Additional small annoyances can be found in the save system, or lack thereof. You can only save your game by completing a chapter. Thankfully, the 11 chapters in the game are relatively short, unless you spend a long time getting lost in a series of identical looking hallways, criss-crossing environments trying to trigger the next cut-scene. Finally, there is a leveling system which enhances your health values, defensive meter or ni-tou-ryu time at the end of each level. This occurs with no input from the player. A stats summary page, which also helpfully lists the amount calories both Natoe and the one controlling him burned over the course of a chapter, ends with a “weakness coverage” bonus. End the chapter with less health and the game boosts it to help you out in the future. This is an interesting idea, adopting some of the dynamic difficulties utilized in other games like Crash Bandicoot or Resident Evil 4 and re-contextualizing it as an RPG leveling system for their action game. The issue with the weakness coverage mechanic is that is totally binary, only checking values at the last second of chapter completion. Since every level ends with a boss, its best to let them rough you up for a while before dealing the finishing blow if you want to maximize your strength. It’s ultimately unnecessary to worry about this in order to complete the game, as, alongside its easy difficulty, failure has no penalty.
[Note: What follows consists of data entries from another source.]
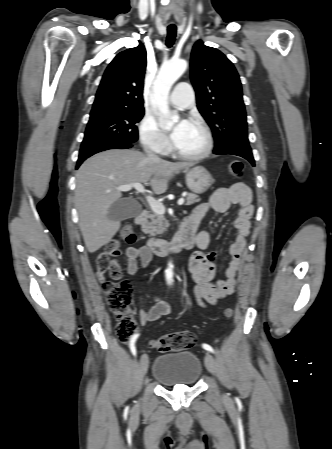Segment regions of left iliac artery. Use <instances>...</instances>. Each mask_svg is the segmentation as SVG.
Returning a JSON list of instances; mask_svg holds the SVG:
<instances>
[{
	"mask_svg": "<svg viewBox=\"0 0 332 449\" xmlns=\"http://www.w3.org/2000/svg\"><path fill=\"white\" fill-rule=\"evenodd\" d=\"M202 347H203L205 350L214 353V350H213V348H212L210 345H208V344H203Z\"/></svg>",
	"mask_w": 332,
	"mask_h": 449,
	"instance_id": "left-iliac-artery-1",
	"label": "left iliac artery"
}]
</instances>
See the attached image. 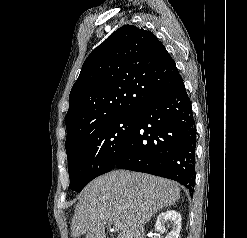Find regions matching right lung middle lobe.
Returning <instances> with one entry per match:
<instances>
[{
	"instance_id": "dd1d6c3e",
	"label": "right lung middle lobe",
	"mask_w": 247,
	"mask_h": 238,
	"mask_svg": "<svg viewBox=\"0 0 247 238\" xmlns=\"http://www.w3.org/2000/svg\"><path fill=\"white\" fill-rule=\"evenodd\" d=\"M138 120L125 114L97 124L66 145L70 188L80 192L95 177L111 171Z\"/></svg>"
}]
</instances>
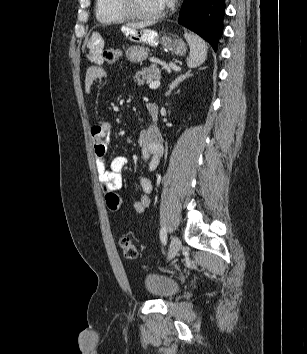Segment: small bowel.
Instances as JSON below:
<instances>
[{
	"mask_svg": "<svg viewBox=\"0 0 307 354\" xmlns=\"http://www.w3.org/2000/svg\"><path fill=\"white\" fill-rule=\"evenodd\" d=\"M124 33L125 38H138L139 35L138 29H125ZM103 49L104 43L101 39L90 40L87 54L90 66L86 69L84 76V88L87 93L91 92L96 81L106 77V71L103 68ZM146 111L152 119L157 117V108L154 105H146ZM111 133L112 125L109 121H102L91 128L96 168L105 201L111 211H118L123 206V199L116 191L122 187V171L127 164V159L124 156H115L111 159L109 167L106 166ZM138 143L148 169L154 170L164 151L159 128L155 124L144 128L139 134ZM138 186L143 195L134 202L133 211L136 214H142L150 206L153 184L149 178L141 177L138 179Z\"/></svg>",
	"mask_w": 307,
	"mask_h": 354,
	"instance_id": "c3829d8e",
	"label": "small bowel"
}]
</instances>
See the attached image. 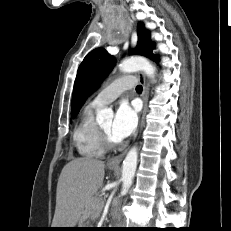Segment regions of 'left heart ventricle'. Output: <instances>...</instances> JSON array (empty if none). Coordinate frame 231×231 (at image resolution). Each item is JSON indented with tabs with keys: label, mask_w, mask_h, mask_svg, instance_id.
<instances>
[{
	"label": "left heart ventricle",
	"mask_w": 231,
	"mask_h": 231,
	"mask_svg": "<svg viewBox=\"0 0 231 231\" xmlns=\"http://www.w3.org/2000/svg\"><path fill=\"white\" fill-rule=\"evenodd\" d=\"M111 140H114L111 134L112 121H108L100 126ZM115 141V140H114Z\"/></svg>",
	"instance_id": "left-heart-ventricle-1"
}]
</instances>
You can continue upon death with full health in whatever room or boss fight you fell in.
There are secret boss fights to discover and alternate weapon skins to find, and the game allows you to continue a New Game+ file on higher difficulties if you so choose. Finding every secret boss also unlocks a boss rush mode if you really want to spend an hour or two getting to know your square button better. Altogether, mind-numbing combat is a constant interruption in Seven Samurai 20XX, interfering with ones ability to witness the bizarre ways in which the original film has been filtered through decades of intervening artistic and media shifts. Moments like the introduction of a buxom love interest for Natoe, dressed in head-to-toe leather dominatrix gear, only to have her transformed into a demon and be unceremoniously killed off-screen by one of the titular samurai 15 minutes later should be a crazy joyride style experience, but the interstitial action just drags on forever. The weird confluence of licensing agreements and artistic stunt casting that produced Seven Samurai 20XX may never be recreated again, for better or for worse, and the game stands as a proud monument towards a very brief era of licensed wish-making happening on Sony’s hardware. There was a chance that some GameStop in 2005 had on its shelf the enticing choice between The Warriors and Seven Samurai for your PlayStation, products driven by large-scale ambitions to marry a storied cinematic history with a burgeoning video game one. Seven Samurai 20XX is best enjoyed the same way as its namesake: watch it, don’t play it.